To get a console inside the container:

hcsdiag.exe list
hcsdiag.exe console -uvm <id>

The command lists the containers (and VMs) available in the system. You can then specify the ID of the container you want to open a PowerShell session to.

Checking container runtime logs

Sometimes there might be issues with the runtime setup. To check the logs of the runtime you can do the following:

  • Docker Daemon

    To get the logs from the Docker Daemon, you can check the Event Viewer. You can accomplish this from PowerShell:

    Get-EventLog -LogName Application -Source Docker -After (Get-Date).AddMinutes(-5) | Sort-Object Time
    

    The command returns the logs from the Docker Daemon. If you want to enable debug log level, you need first to modify the dockerd service parameters:

    sc.exe config docker binpath= "\"C:\Program Files\Docker\dockerd.exe\" --run-service -D"
    sc.exe stop docker
    sc.exe start docker
    

    Make sure to remove -D flag after you finished debugging as this will pollute the logs.

  • Containerd logs

    Usually, containerd logs to C:/logs/containerd.log. You can also enable debug level by configuring the service with –log-level debug in sc.exe. Make sure you only add the log level and don't change any other flags. Keep in mind that containerd startup parameters might differ due to active development on the project.

    sc.exe config containerd binpath= "C:\containerd\bin\containerd.exe --log-level=debug --log-file=C:/logs/containerd.log"
    sc.exe stop containerd
    sc.exe start containerd
    
  • Host Compute Service logs

    Both Docker Daemon and containerd depend on the HCS. When troubleshooting, you can retrieve HCS logs with PowerShell:

    Get-WinEvent -LogName Microsoft-Windows-Hyper-V-Compute-Admin
    Get-WinEvent -LogName Microsoft-Windows-Hyper-V-Compute-Operational
    

Image version mismatch

When using Windows containers, you need to pay attention to the Windows version of container image and host. The Windows operating system has four levels of versioning: major, minor, build and revision. For example, version 10.0.14393.103 would have a major version of 10, a minor version of 0, a build number of 14393, and a revision number of 103.

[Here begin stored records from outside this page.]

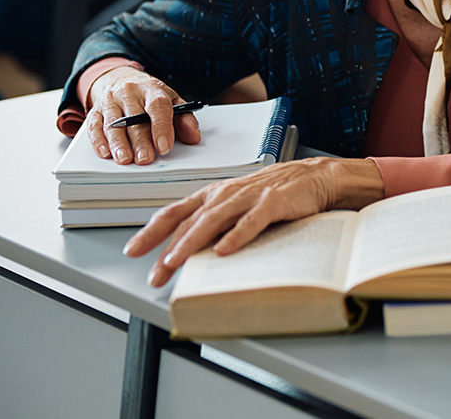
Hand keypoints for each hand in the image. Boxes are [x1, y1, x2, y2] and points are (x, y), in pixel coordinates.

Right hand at [83, 67, 201, 164]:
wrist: (121, 79)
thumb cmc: (150, 96)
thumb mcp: (172, 101)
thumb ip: (184, 118)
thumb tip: (194, 136)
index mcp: (152, 89)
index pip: (158, 106)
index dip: (161, 127)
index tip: (164, 146)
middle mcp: (130, 92)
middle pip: (135, 118)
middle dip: (141, 141)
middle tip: (145, 159)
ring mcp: (110, 100)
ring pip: (113, 123)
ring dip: (118, 143)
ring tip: (125, 159)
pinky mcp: (95, 110)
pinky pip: (94, 125)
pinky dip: (98, 140)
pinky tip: (104, 152)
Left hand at [124, 157, 384, 286]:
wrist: (317, 177)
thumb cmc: (279, 193)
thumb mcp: (241, 205)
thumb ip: (217, 224)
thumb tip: (190, 252)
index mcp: (215, 194)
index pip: (175, 213)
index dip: (152, 231)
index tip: (133, 251)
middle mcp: (227, 194)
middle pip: (189, 221)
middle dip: (167, 249)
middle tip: (155, 273)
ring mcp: (250, 197)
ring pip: (213, 220)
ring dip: (192, 242)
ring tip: (176, 261)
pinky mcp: (274, 202)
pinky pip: (252, 222)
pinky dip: (236, 236)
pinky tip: (224, 251)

Except for Windows Server 2022 and Windows 11, Windows containers are blocked from starting when the build number between the container host and the container image are different. For example, when the container host is version 10.0.14393.* (Windows Server 2016) and you attempt to run a container with an image version 10.0.16299.* (Windows Server version 1709) the OS compute service will return a version incompatibility error.

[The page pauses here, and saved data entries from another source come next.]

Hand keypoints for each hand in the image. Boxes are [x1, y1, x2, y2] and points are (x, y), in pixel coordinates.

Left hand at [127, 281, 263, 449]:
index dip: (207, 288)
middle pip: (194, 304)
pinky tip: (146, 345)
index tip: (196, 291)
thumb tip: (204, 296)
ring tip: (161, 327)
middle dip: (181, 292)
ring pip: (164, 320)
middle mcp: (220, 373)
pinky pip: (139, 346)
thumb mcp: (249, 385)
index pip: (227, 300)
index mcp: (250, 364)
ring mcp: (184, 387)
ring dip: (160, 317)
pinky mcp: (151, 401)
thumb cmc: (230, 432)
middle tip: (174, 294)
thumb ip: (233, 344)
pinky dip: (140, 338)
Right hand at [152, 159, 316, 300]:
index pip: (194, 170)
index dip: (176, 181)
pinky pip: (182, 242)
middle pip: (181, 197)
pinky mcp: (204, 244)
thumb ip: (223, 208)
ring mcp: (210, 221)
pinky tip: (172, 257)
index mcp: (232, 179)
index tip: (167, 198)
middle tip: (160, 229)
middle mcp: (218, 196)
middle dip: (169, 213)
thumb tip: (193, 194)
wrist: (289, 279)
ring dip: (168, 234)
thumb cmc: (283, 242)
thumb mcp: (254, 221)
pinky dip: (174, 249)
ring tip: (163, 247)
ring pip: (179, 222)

For Windows containers running with process isolation, the build number must exactly match the host. For Hyper-V containers, the build number of the container image can be lower than the container host. For example: You can run a Windows Server 2019 container image on a Windows Server 2022 host using Hyper-V isolation.

PowerShell debug script

As you can gather from the previous sections, there are many moving pieces when running Windows containers, and everything should be properly configured. You now know how to look into the Windows components when something goes wrong, but to make things even easier, Microsoft created a PowerShell script to try and catch some basic misconfigurations. You can leverage that script with PowerShell:

Invoke-WebRequest https://aka.ms/Debug-ContainerHost.ps1 -UseBasicParsing | Invoke-Expression

The above script runs several tests on the system automatically. Any failures are in red, and there's a pass/fail summary at the end. You can leverage this information to further troubleshoot your system.